Let’s say you have $1,000 to invest, and you’ve decided you want to make a bet on one company. Two retailers have caught your attention. Company A is an established market leader with 30 years of success under its belt, and it continues to earn strong revenues. Not surprisingly, it’s trading at a premium relative to its competitors because investors want to own a piece of its success. Company B has been in the business almost as long. Until two years ago, it was among Company A’s strongest competitors. But then an aggressive expansion plan failed and the stock price took a hit. Company B’s share price has been trading at a discount relative to its competitors ever since. Management is telling investors they have a new strategy, but analysts are quick to point out how difficult it can be to grow a retail chain.

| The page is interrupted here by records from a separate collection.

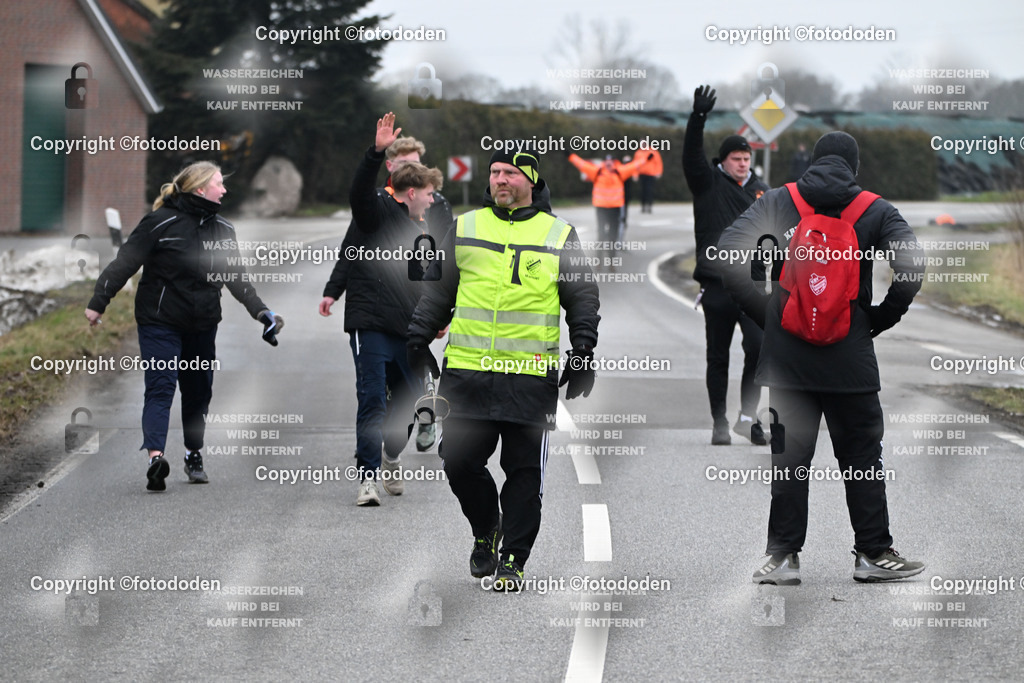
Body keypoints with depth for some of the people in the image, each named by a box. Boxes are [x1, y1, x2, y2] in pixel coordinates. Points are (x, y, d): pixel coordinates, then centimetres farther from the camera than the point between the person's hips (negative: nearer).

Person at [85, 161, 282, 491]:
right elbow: (124, 263, -9)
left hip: (203, 324, 6)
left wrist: (260, 311, 6)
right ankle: (155, 456, -30)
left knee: (198, 390, 11)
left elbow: (235, 277, 16)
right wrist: (98, 303, -11)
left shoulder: (222, 229, 8)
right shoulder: (161, 222, -12)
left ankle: (194, 455, 26)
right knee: (161, 386, -16)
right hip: (160, 322, -6)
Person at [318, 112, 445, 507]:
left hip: (407, 330, 8)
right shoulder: (380, 212, -2)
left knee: (413, 397, 12)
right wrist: (378, 152, -37)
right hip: (371, 325, -8)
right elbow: (359, 192, -24)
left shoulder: (419, 230, 21)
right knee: (373, 401, -11)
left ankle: (392, 460, 34)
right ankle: (368, 478, -10)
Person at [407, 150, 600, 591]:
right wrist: (418, 340, 10)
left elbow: (583, 299, 10)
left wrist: (583, 354, 1)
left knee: (524, 471, -1)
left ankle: (513, 559, 7)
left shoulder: (559, 236, 6)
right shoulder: (465, 229, 11)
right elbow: (437, 291, 17)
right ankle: (485, 530, 26)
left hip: (531, 377, -2)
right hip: (467, 372, 2)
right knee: (460, 462, 0)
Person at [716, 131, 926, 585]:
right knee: (862, 455, 7)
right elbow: (911, 269, -11)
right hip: (850, 357, -1)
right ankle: (873, 553, 9)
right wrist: (879, 319, 1)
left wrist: (763, 312, 3)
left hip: (786, 355, 1)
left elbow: (725, 256, -4)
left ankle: (784, 555, 6)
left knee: (789, 456, 7)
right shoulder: (876, 211, 0)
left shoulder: (777, 202, 3)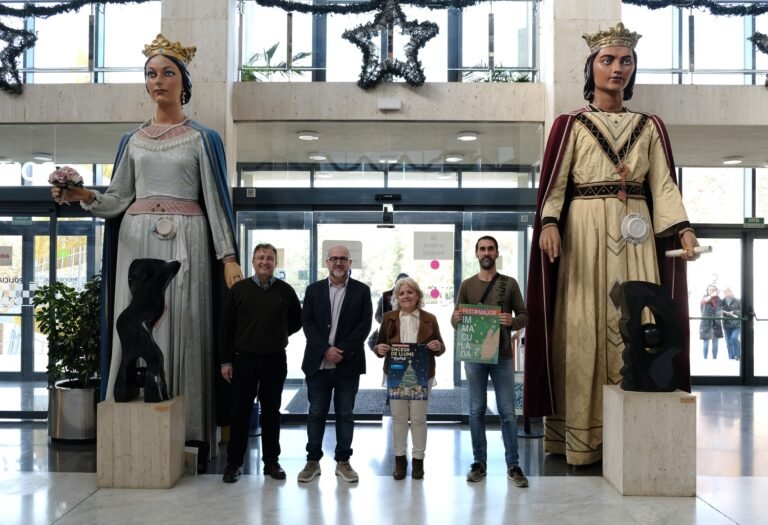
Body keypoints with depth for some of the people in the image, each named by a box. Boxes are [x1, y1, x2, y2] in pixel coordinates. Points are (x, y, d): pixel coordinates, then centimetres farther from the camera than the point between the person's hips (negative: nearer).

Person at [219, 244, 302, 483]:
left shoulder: (285, 291, 1)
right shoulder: (238, 289, -1)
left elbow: (297, 321, 14)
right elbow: (226, 326, 0)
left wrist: (278, 336, 6)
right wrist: (226, 360, -3)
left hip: (275, 360, 1)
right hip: (244, 358, -1)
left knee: (271, 412, 9)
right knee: (240, 412, 4)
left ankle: (271, 461, 20)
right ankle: (234, 462, 15)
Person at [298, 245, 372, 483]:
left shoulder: (361, 290, 4)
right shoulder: (314, 290, 8)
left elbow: (364, 325, -3)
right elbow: (307, 323, 1)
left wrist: (342, 351, -12)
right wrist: (326, 349, -11)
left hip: (348, 363, -1)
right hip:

Which investment looks better to you? Obviously I haven’t given you enough information to do a proper analysis, but the two scenarios do illustrate the difference between what’s described as a growth stock (company A) and a value stock (company B).

A growth stock is a company that is growing quickly and/or consistently. It’s been doing well. It is expected to continue to do well. And its share price is expected to rise as a result of that success. That last point is important, because not all successful companies see their share price rise steadily.

Remember that the price of a company’s stock is not just a result of what the firm has done to date; it reflects what investors believe the company will earn in the future. So the challenge for growth investors is to estimate future rates of growth, understanding that past performance is not indicative. In fact, an investment is a bet that the company will not just continue to grow, but grow more than investors expect it to.

A value stock is one that is thought to be underpriced relative to its actual potential value. In our scenario, company B has been oversold as a result of the failed expansion two years ago. It has a bad reputation among investors relative to other companies in its industry right now, and so they’re being overly pessimistic about the company’s ability to produce earnings in the future.

Value investors seek companies trading at a 33% or better discount relative to what they believe the stock is worth. In other words, they’re cheap. The trick of course is not only to find these investments, but to identify those cheap stocks that are going to rise in price as other investors come to realize there is greater value there.

All of this means research. When done properly, that means poring over the company’s financial statements, reviewing its management team, looking at its competitive position and that of other companies in its industry. It means looking at the state of the industry itself and of the region or regions in which the company does business.

Benjamin Graham wrote the book on security analysis. Literally. At least he co-wrote it, with David Dodd. Security Analysis, first published in 1934 – along with The Intelligent Investor, originally published in 1949 – helped earn Graham the nickname Dean of Wall Street. Warren Buffett, whom Graham famously mentored, called The Intelligent Investor “the best book about investing ever written.”

The books contributed significantly to Graham’s reputation as the father of value investing, an approach he developed with Dodd in the years leading up to the release of Security Analysis. He contributed a great deal more though, as Benjamin Graham and the Power of Growth Stocks argues. Published last fall, author Frederick Martin makes an argument that he himself recognizes is “almost heretical.” While the man never fully endorsed growth investing – at least not at the expense of his value philosophy – Graham did come to see merit on the growth side. In making his argument, Martin challenges the reader to rethink the traditional growth versus value debate.

It’s a technical, yet practical book. Perhaps its greatest contribution is that it republishes a lost chapter from the 1962 edition of Security Analysis that Graham wrote called Newer Methods for Valuing Growth Stocks. The book as a whole has been well received though, in part because the writing is understandable and engaging.

It’s also a useful reminder, in today’s volatile capital markets, of the importance of good old fashioned research.